§ **Text section**
I did the same OP. DH was an impressive, high flyer when we met, he saved me from the awful relationship I was in at the time. 21 years later, he's been out of work over a year and realistically, won't ever return. He's lazy, boring, severely depressed but refuses to seek help. We've had no physical relationship for years.

But DC are still young (11 and 9), and at a fantastic private school. If we divorced, I'd have to sell our lovely home and give him half the equity, he'd get half of my savings which I'm relying on to pay school fees now he isn't contributing financially and I may even have to pay spousal maintenance. I'm not prepared to move DC into a smaller home, take them our of their school and disrupt their lives because I'm unhappy. I work long hours and couldn't do that as a single parent, he currently does school drop offs and pick ups (when open). We live very separate lives, have our own bedrooms and I can tolerate it to provide stability for DC. There are no arguments because we are past caring.

§ **Problem statement**
Retype the post above about staying in an unhappy marriage for the children's sake, word for word and in full.

§ **Material**
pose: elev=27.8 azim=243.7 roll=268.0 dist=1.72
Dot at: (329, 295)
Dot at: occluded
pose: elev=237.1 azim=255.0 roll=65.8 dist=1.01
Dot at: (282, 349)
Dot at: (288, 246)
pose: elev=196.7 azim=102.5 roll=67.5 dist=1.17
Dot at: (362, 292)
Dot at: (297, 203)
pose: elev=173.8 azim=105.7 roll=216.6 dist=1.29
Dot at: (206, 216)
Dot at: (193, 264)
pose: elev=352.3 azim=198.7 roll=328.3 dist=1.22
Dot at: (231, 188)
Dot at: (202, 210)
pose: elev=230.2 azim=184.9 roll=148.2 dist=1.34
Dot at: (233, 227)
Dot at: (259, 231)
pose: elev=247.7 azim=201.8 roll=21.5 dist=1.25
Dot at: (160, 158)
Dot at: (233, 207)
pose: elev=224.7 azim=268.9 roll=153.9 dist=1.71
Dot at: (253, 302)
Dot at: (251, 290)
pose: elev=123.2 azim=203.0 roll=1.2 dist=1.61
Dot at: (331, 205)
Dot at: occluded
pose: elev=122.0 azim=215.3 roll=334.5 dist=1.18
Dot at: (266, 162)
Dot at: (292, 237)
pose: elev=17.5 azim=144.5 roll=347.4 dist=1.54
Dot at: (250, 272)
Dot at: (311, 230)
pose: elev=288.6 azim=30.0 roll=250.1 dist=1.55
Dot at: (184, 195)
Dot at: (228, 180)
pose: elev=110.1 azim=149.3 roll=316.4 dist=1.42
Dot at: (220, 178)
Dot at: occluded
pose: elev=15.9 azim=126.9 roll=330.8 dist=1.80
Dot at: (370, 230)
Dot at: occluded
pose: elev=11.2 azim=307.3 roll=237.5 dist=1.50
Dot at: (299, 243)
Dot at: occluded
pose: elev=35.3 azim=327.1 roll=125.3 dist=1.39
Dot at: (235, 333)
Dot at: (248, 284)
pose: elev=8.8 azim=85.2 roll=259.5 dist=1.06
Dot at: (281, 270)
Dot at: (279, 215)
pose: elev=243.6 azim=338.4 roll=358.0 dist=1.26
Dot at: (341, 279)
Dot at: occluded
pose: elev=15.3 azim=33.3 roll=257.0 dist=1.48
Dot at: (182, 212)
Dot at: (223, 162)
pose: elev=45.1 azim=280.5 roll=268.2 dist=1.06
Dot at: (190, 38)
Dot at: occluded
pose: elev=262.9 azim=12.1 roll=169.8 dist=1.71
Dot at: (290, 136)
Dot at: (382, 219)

§ **Task answer**
I did the same OP. DH was an impressive, high flyer when we met, he saved me from the awful relationship I was in at the time. 21 years later, he's been out of work over a year and realistically, won't ever return. He's lazy, boring, severely depressed but refuses to seek help. We've had no physical relationship for years.

But DC are still young (11 and 9), and at a fantastic private school. If we divorced, I'd have to sell our lovely home and give him half the equity, he'd get half of my savings which I'm relying on to pay school fees now he isn't contributing financially and I may even have to pay spousal maintenance. I'm not prepared to move DC into a smaller home, take them our of their school and disrupt their lives because I'm unhappy. I work long hours and couldn't do that as a single parent, he currently does school drop offs and pick ups (when open). We live very separate lives, have our own bedrooms and I can tolerate it to provide stability for DC. There are no arguments because we are past caring.